Rabbit object prototype schema

Overriding properties that exist in a prototype is often a useful thing to do. As the rabbit teeth example shows, it can be used to express exceptional properties in instances of a more generic class of objects, while letting the non-exceptional objects simply take a standard value from their prototype.

It is also used to give the standard function and array prototypes a different toString method than the basic object prototype.

console.log(Array.prototype.toString ==
            Object.prototype.toString);
// → false
console.log([1, 2].toString());
// → 1,2
console.log(Object.prototype.toString.call([1, 2]));
// → [object Array]

Calling toString on an array gives a result similar to calling .join(",") on it—it puts commas between the values in the array. Directly calling Object.prototype.toString with an array produces a different string. That function doesn’t know about arrays, so it simply puts the word “object” and the name of the type between square brackets.

console.log(Object.prototype.toString.call([1, 2]));
// → [object Array]

Prototype interference

A prototype can be used at any time to add new properties and methods to all objects based on it. For example, it might become necessary for our rabbits to dance.

Rabbit.prototype.dance = function() {
  console.log("The " + this.type + " rabbit dances a jig.");
};
killerRabbit.dance();
// → The killer rabbit dances a jig.

That’s very convenient. But there are situations where it causes problems. In previous chapters, we used an object as a way to associate values with names by creating properties for the names and giving them the corresponding value as their value.

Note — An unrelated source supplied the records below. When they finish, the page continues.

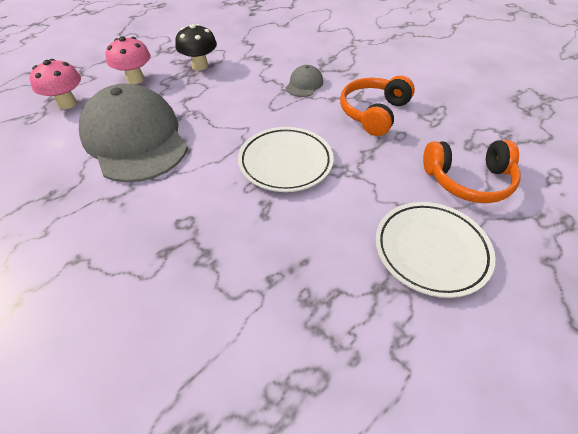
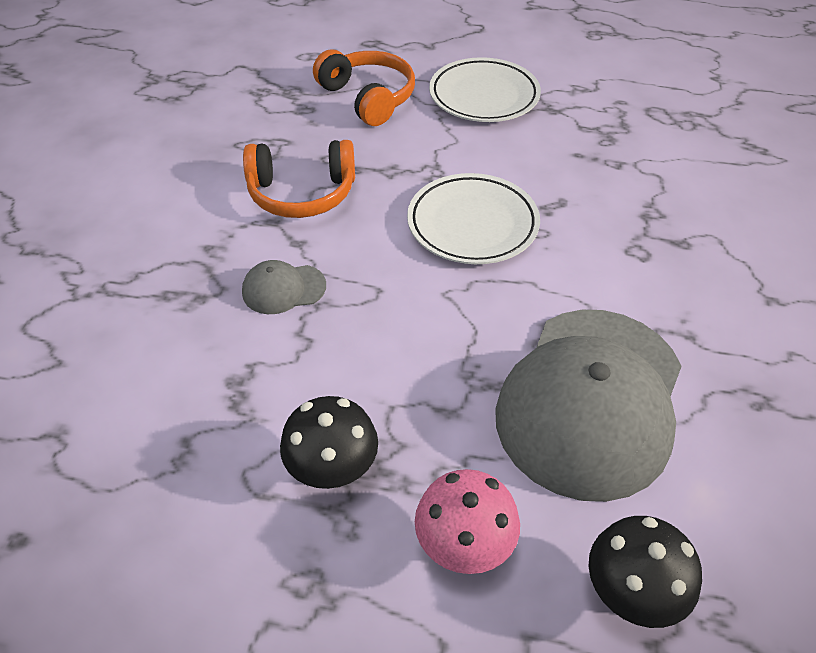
camera: 125 degrees left, 0 degrees up
(67, 103) = (630, 593): pink mushroom -> black mushroom

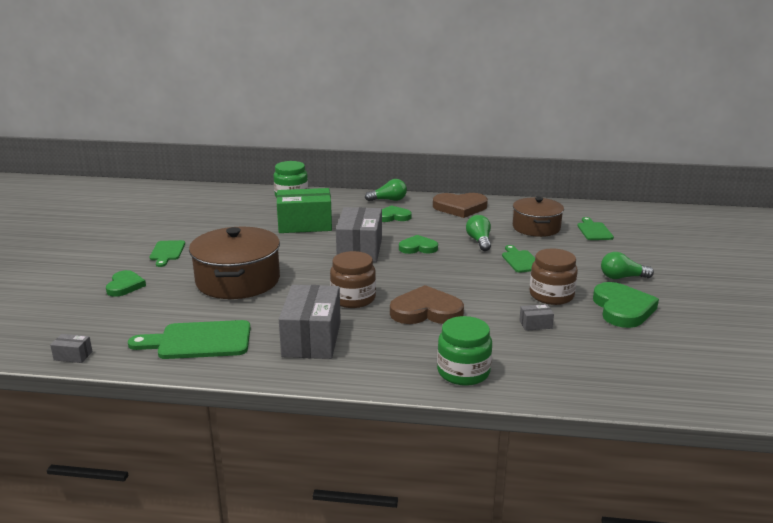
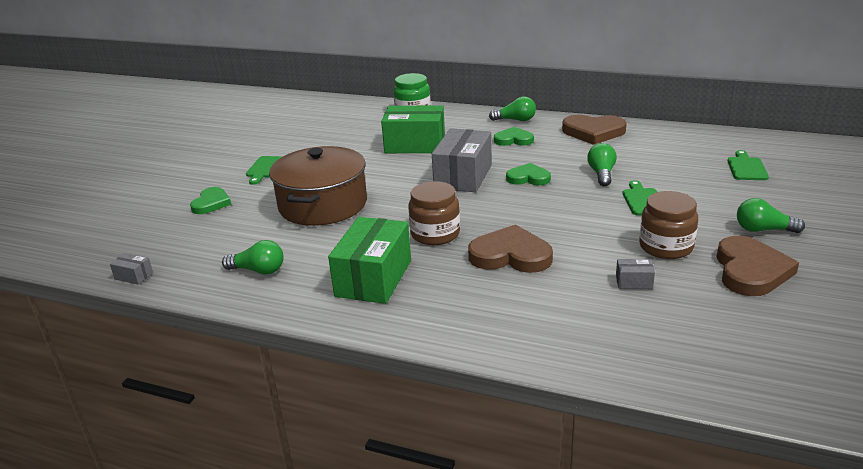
camera: 15 degrees right, 5 degrees up
(199, 341) = (258, 270): green cutting board -> green light bulb
(311, 339) = (373, 278): grey box -> green box
(463, 372) = (527, 334): green jar -> none
(536, 228) = (675, 160): brown pot -> none
(622, 309) = (750, 270): green heart -> brown heart

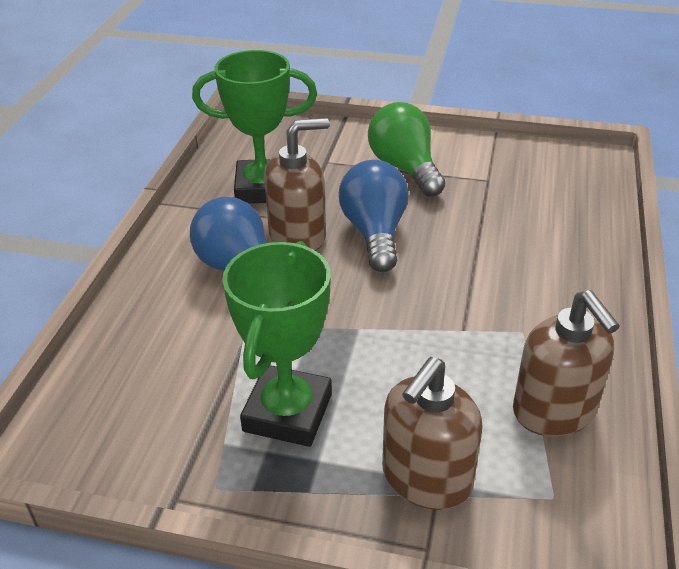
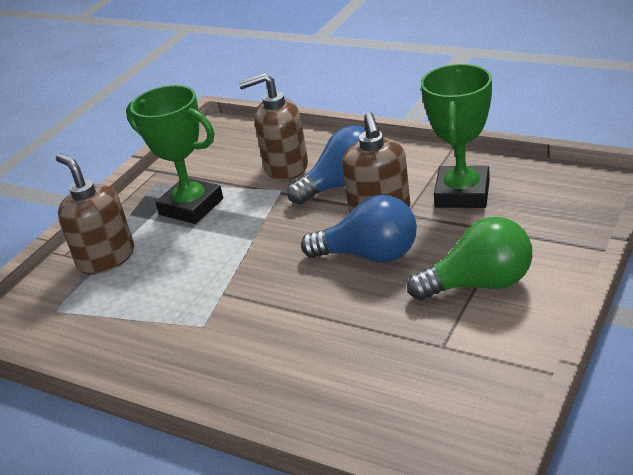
camera: 110 degrees right, 5 degrees down
(554, 411) = (116, 325): brown soap dispenser -> brown soap dispenser (285, 167)

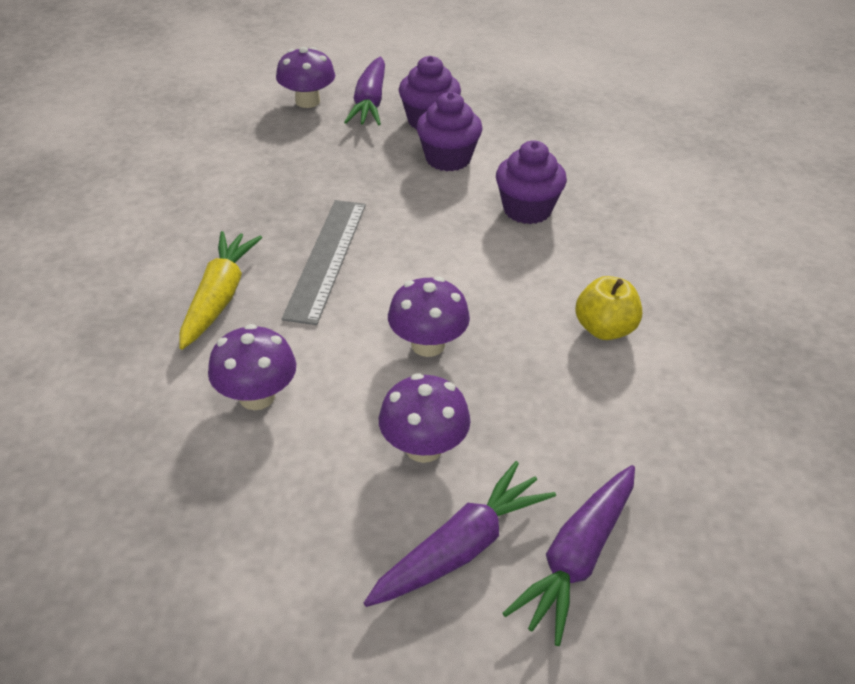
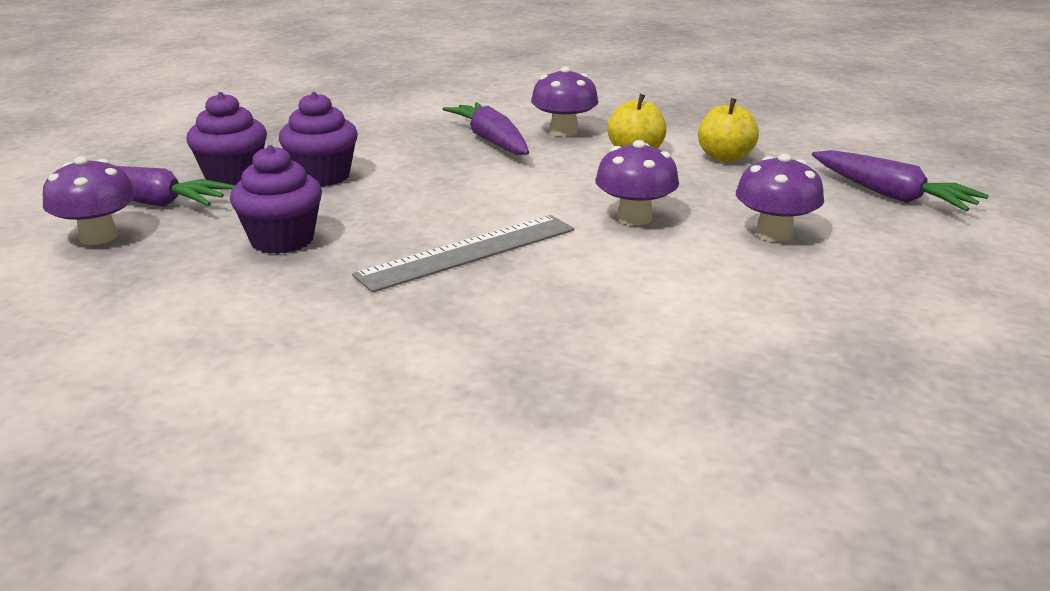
camera: 75 degrees left, 15 degrees down
(219, 297) = (509, 319): yellow carrot -> none
(257, 396) = (694, 305): purple mushroom -> purple mushroom (564, 132)
(326, 259) = (468, 252): grey ruler -> grey ruler turned 60 degrees counterclockwise
(461, 548) = (889, 232): purple carrot -> purple carrot (491, 141)
(527, 210) = (445, 155): purple cupcake -> purple cupcake (282, 240)
(628, 401) = (725, 157): none -> yellow apple

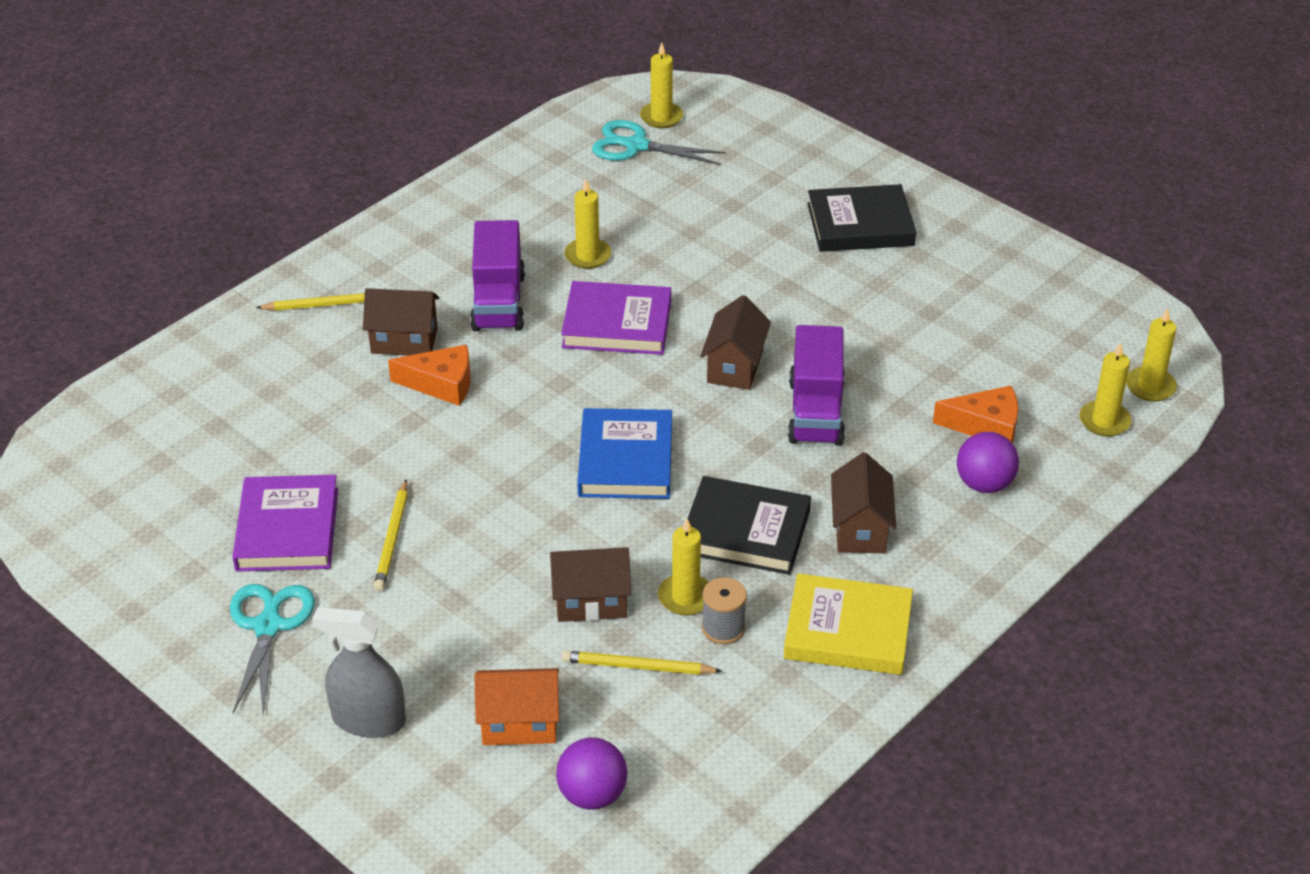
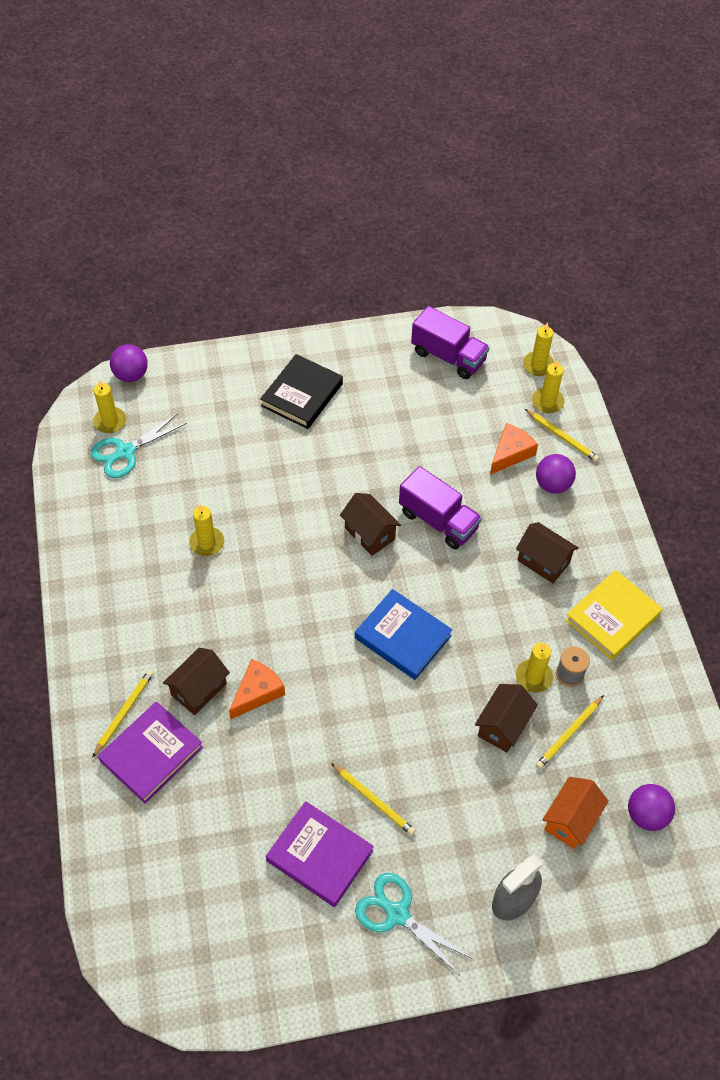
camera: 55 degrees left, 15 degrees up
(498, 302) = (207, 616): purple truck -> purple truck (448, 356)
(617, 324) = (283, 567): purple book -> purple book (151, 754)
(736, 100) = (131, 375): none -> purple ball
(745, 531) = (505, 615): black book -> none
(1067, 459) = (562, 437): none -> yellow pencil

Here’s an example from Chapter 4:

var map = {};
function storePhi(event, phi) {
  map[event] = phi;
}

storePhi("pizza", 0.069);
storePhi("touched tree", -0.081);

We can iterate over all phi values in the object using a for/in loop, and test whether a name is in there using the regular in operator. But unfortunately, the object’s prototype gets in the way.

Object.prototype.nonsense = "hi";
for (var name in map)
  console.log(name);
// → pizza
// → touched tree
// → nonsense
console.log("nonsense" in map);
// → true
console.log("toString" in map);
// → true

// Delete the problematic property again
delete Object.prototype.nonsense;

That’s all wrong. There is no event called “nonsense” in our data set. And there definitely is no event called “toString”.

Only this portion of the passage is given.